Records START

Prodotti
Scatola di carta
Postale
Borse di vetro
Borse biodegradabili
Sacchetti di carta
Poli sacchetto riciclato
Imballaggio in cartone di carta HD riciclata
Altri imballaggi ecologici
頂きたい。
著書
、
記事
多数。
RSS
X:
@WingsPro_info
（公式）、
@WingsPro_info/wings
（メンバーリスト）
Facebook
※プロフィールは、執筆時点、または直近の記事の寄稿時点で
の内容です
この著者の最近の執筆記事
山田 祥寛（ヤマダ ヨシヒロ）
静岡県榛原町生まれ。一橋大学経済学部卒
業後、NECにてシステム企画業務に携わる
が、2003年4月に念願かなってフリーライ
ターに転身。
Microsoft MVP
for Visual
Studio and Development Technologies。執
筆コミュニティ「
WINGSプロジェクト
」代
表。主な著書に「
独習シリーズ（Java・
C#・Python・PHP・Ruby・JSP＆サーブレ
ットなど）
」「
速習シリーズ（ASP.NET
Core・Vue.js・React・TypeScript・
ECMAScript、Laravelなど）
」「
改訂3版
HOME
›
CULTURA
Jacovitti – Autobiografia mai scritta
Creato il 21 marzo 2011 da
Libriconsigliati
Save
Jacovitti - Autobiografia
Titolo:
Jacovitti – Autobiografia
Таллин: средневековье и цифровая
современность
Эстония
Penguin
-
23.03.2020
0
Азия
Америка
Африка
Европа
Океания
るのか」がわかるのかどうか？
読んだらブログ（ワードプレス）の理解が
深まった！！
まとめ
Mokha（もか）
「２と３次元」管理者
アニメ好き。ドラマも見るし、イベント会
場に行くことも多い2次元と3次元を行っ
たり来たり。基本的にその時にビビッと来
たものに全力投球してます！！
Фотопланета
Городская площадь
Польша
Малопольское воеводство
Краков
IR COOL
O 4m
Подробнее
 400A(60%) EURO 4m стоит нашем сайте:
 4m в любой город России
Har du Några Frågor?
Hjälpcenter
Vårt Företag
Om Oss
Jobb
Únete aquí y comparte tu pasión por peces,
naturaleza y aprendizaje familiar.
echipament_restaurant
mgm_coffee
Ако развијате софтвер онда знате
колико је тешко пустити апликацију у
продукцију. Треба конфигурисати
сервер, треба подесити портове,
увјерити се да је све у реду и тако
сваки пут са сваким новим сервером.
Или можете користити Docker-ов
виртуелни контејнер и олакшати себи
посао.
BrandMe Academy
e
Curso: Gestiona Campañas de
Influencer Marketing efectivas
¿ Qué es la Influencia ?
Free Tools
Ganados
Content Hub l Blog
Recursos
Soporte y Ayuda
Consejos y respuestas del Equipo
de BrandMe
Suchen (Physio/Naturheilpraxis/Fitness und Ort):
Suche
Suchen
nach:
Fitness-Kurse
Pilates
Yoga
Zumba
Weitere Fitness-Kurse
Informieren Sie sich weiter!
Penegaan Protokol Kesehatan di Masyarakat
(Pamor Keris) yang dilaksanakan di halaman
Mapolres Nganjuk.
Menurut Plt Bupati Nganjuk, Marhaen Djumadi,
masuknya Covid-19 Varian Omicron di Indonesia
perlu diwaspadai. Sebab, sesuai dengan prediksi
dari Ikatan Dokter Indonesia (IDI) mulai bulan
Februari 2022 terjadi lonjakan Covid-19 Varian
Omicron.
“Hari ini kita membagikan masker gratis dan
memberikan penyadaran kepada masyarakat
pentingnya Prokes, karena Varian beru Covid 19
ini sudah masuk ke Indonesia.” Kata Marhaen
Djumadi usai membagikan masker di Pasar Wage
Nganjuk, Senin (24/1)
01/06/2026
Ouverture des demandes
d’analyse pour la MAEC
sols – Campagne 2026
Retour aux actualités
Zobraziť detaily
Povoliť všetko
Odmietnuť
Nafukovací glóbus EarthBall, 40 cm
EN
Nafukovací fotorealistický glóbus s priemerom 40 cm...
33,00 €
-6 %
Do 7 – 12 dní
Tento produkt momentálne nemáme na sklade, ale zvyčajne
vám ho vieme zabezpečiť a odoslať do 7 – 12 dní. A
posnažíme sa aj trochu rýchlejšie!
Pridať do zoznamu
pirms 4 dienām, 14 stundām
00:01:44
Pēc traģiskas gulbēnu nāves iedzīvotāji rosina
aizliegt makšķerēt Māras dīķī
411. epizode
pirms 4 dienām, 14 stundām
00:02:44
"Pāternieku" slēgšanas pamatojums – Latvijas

Records END

-- Work to be completed --
Print, exactly as written, the first line of the records above and each line after it until the line with "la Influencia ?", which is printed too.

-- Response area --
Prodotti
Scatola di carta
Postale
Borse di vetro
Borse biodegradabili
Sacchetti di carta
Poli sacchetto riciclato
Imballaggio in cartone di carta HD riciclata
Altri imballaggi ecologici
頂きたい。
著書
、
記事
多数。
RSS
X:
@WingsPro_info
（公式）、
@WingsPro_info/wings
（メンバーリスト）
Facebook
※プロフィールは、執筆時点、または直近の記事の寄稿時点で
の内容です
この著者の最近の執筆記事
山田 祥寛（ヤマダ ヨシヒロ）
静岡県榛原町生まれ。一橋大学経済学部卒
業後、NECにてシステム企画業務に携わる
が、2003年4月に念願かなってフリーライ
ターに転身。
Microsoft MVP
for Visual
Studio and Development Technologies。執
筆コミュニティ「
WINGSプロジェクト
」代
表。主な著書に「
独習シリーズ（Java・
C#・Python・PHP・Ruby・JSP＆サーブレ
ットなど）
」「
速習シリーズ（ASP.NET
Core・Vue.js・React・TypeScript・
ECMAScript、Laravelなど）
」「
改訂3版
HOME
›
CULTURA
Jacovitti – Autobiografia mai scritta
Creato il 21 marzo 2011 da
Libriconsigliati
Save
Jacovitti - Autobiografia
Titolo:
Jacovitti – Autobiografia
Таллин: средневековье и цифровая
современность
Эстония
Penguin
-
23.03.2020
0
Азия
Америка
Африка
Европа
Океания
るのか」がわかるのかどうか？
読んだらブログ（ワードプレス）の理解が
深まった！！
まとめ
Mokha（もか）
「２と３次元」管理者
アニメ好き。ドラマも見るし、イベント会
場に行くことも多い2次元と3次元を行っ
たり来たり。基本的にその時にビビッと来
たものに全力投球してます！！
Фотопланета
Городская площадь
Польша
Малопольское воеводство
Краков
IR COOL
O 4m
Подробнее
 400A(60%) EURO 4m стоит нашем сайте:
 4m в любой город России
Har du Några Frågor?
Hjälpcenter
Vårt Företag
Om Oss
Jobb
Únete aquí y comparte tu pasión por peces,
naturaleza y aprendizaje familiar.
echipament_restaurant
mgm_coffee
Ако развијате софтвер онда знате
колико је тешко пустити апликацију у
продукцију. Треба конфигурисати
сервер, треба подесити портове,
увјерити се да је све у реду и тако
сваки пут са сваким новим сервером.
Или можете користити Docker-ов
виртуелни контејнер и олакшати себи
посао.
BrandMe Academy
e
Curso: Gestiona Campañas de
Influencer Marketing efectivas
¿ Qué es la Influencia ?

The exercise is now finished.